Picture a woman standing in a kitchen, holding a letter she has just opened. Her face doesn't crumple dramatically; it does something smaller and more honest than that. Her jaw tightens. Her eyes go still. The words on the page were critical — perhaps from a colleague, perhaps from someone she loves — and now they are inside her, doing what critical words do: rattling around in the ribcage, looking for somewhere to settle. You have been that woman. So have I. The question worth sitting with is not whether that moment hurt, but what you did with the hurt once you carried it away from the kitchen.
Criticism is one of the stranger gifts the world offers us, primarily because it rarely arrives looking like a gift at all. It comes disguised as an attack, a disappointment, an unwelcome observation delivered at entirely the wrong moment. Our first instinct — and it is a deeply human one, nothing to be ashamed of — is to close around it like a hand closing over a splinter. Protect. Defend. Explain. We rehearse our rebuttals in the shower, we construct flawless counter-arguments at two in the morning, we seek out the friends most likely to confirm that we were wronged. And yet, somewhere beneath all that busy defensive noise, there is often something quieter waiting to be heard.
Not all criticism deserves your full attention. This matters enormously, and it is the distinction many of us were never taught to make. There is a particular kind of critical remark that says far more about the person delivering it than about you — the comment shaped by someone else's unexamined resentment, their own sense of inadequacy wearing a judgmental coat. Learning to recognise this type is not arrogance; it is discernment. Think of it as holding a piece of sea glass up to the light. Some pieces, on closer inspection, have nothing of value to offer — they are simply sharp. Others, once you turn them slowly and look properly, reveal something you genuinely need to see.
The difficulty, of course, is that both kinds can arrive with equal force and cause equal initial pain. A throwaway dismissal from a stranger can wound just as suddenly as a carefully considered piece of feedback from someone who knows your work or your character intimately. This is why the very first thing worth practising is the pause — not the silence you offer someone else, but the internal one you offer yourself. Rather than reacting into the rawness of the moment, can you give yourself the grace of twenty-four hours before you decide what this particular criticism means to you?
In that pause, something interesting becomes possible. You can begin to separate the delivery from the content. Someone may have offered you a true observation in a clumsy, unkind, or even brutal way, and it would be entirely understandable to focus on the clumsiness rather than the observation. But that focus is a small kind of self-protection that can cost you growth. It is the equivalent of refusing a meal because you disliked the plate it arrived on. The observation does not become less true because the person expressing it lacked grace. And here is a question worth genuinely sitting with: have there been times in your life when you dismissed a piece of feedback entirely because of how it was given, and only later — months or years on — quietly recognised that it carried something real?
There is also the matter of our relationship with imperfection, which criticism so ruthlessly disturbs.

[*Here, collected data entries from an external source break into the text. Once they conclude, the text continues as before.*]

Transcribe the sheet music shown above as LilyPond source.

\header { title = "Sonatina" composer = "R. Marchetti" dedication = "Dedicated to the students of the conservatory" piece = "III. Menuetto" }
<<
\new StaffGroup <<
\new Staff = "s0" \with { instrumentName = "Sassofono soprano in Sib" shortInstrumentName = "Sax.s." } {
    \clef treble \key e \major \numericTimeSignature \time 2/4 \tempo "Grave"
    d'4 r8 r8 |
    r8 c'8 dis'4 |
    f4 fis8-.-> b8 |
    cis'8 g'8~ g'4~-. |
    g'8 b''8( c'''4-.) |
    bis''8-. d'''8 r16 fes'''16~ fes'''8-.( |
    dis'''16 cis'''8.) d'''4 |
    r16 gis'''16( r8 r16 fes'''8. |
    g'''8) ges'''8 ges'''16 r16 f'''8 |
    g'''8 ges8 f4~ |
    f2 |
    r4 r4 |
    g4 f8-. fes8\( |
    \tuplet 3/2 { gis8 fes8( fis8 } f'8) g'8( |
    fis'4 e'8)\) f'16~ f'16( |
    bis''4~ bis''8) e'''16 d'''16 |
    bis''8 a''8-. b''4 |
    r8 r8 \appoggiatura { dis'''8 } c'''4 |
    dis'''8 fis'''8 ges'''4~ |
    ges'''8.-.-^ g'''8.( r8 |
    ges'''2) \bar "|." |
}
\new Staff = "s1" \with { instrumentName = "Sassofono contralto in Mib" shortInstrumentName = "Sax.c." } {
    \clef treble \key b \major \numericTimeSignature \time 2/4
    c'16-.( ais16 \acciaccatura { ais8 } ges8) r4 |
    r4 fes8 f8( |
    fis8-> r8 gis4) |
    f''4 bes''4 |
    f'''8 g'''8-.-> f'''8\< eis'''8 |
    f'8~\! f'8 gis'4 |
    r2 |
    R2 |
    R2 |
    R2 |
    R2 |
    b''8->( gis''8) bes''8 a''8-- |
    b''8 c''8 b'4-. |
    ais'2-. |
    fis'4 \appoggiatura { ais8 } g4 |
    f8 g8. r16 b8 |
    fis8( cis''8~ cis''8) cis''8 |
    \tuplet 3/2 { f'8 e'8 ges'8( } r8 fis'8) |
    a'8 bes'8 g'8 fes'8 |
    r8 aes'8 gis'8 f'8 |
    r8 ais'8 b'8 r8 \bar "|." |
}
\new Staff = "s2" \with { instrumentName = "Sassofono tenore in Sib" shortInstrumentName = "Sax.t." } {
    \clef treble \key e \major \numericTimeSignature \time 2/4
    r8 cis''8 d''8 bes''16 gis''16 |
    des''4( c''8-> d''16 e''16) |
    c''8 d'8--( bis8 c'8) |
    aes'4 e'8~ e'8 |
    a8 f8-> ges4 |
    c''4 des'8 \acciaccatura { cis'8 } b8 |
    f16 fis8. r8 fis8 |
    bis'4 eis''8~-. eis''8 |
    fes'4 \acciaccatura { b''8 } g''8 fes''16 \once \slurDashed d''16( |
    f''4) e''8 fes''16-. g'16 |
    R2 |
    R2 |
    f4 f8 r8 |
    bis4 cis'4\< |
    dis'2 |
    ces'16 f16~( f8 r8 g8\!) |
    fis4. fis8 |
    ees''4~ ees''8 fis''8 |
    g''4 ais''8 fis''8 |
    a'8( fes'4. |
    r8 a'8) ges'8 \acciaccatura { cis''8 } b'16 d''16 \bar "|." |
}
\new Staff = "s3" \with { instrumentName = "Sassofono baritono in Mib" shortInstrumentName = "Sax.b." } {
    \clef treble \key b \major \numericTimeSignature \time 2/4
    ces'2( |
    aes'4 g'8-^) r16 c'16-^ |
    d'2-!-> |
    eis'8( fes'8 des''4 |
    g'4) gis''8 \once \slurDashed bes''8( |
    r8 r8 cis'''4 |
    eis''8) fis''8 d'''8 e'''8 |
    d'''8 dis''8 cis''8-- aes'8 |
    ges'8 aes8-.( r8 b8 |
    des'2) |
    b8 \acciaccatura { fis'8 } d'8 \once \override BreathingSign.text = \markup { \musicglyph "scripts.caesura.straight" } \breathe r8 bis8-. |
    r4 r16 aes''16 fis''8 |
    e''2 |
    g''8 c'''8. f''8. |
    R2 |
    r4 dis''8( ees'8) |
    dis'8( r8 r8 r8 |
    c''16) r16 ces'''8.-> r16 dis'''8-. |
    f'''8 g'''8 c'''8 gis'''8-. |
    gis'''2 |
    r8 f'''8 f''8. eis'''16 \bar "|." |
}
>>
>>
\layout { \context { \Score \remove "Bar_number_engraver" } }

Many of us carry an internal image of ourselves as capable, thoughtful, doing our reasonable best. Criticism punctures that image, and the pain we feel is not only about the specific words — it is about the tiny, unwelcome reminder that we are not yet finished, not yet whole, that there are still edges on us that the world can snag on. Rather than treating that reminder as an insult, what might it feel like to hold it with something closer to curiosity? The woman who is genuinely open to being changed by her life is quite different from the woman who is merely surviving it.
This does not mean you should become a receptacle for every critical voice that wanders towards you. Boundaries are real and necessary. There are relationships in which criticism is deployed as a form of control — consistently, strategically, in ways designed to diminish rather than illuminate. Recognising that pattern, and declining to internalise its message, is not defensiveness. It is self-knowledge. But between the criticism that is weaponised and the criticism that is weaponised against yourself — meaning the reflexive self-blame, the immediate assumption that the critic must be right because something in you already feared it — there is a wide, important territory worth learning to navigate.
What would it mean, practically and emotionally, to thank the sting? Not in a performative way, not in a way that denies the hurt, but in a private acknowledgement that the discomfort of being seen clearly — even unflattering clearly — is often precisely what interrupts a pattern we could not interrupt ourselves. The places where criticism lands hardest are rarely random. They tend to correspond to the places where we are already uncertain, already asking questions of ourselves we haven't yet found the courage to answer aloud. When something someone says finds purchase in you, it is worth asking honestly: would this have landed at all, if some part of me didn't already suspect it was true?
There is no tidy resolution to the experience of being criticised. It will always carry some discomfort; it should. Comfort is not the same as growth, and growth is not the same as happiness — at least not immediately. But there is something to be found, quietly, on the other side of the sting: a self that is slightly less brittle, slightly more honest, slightly better acquainted with both her strengths and her edges. She is not hardened by the encounter. She is, perhaps, more fully herself for having survived it and listened anyway.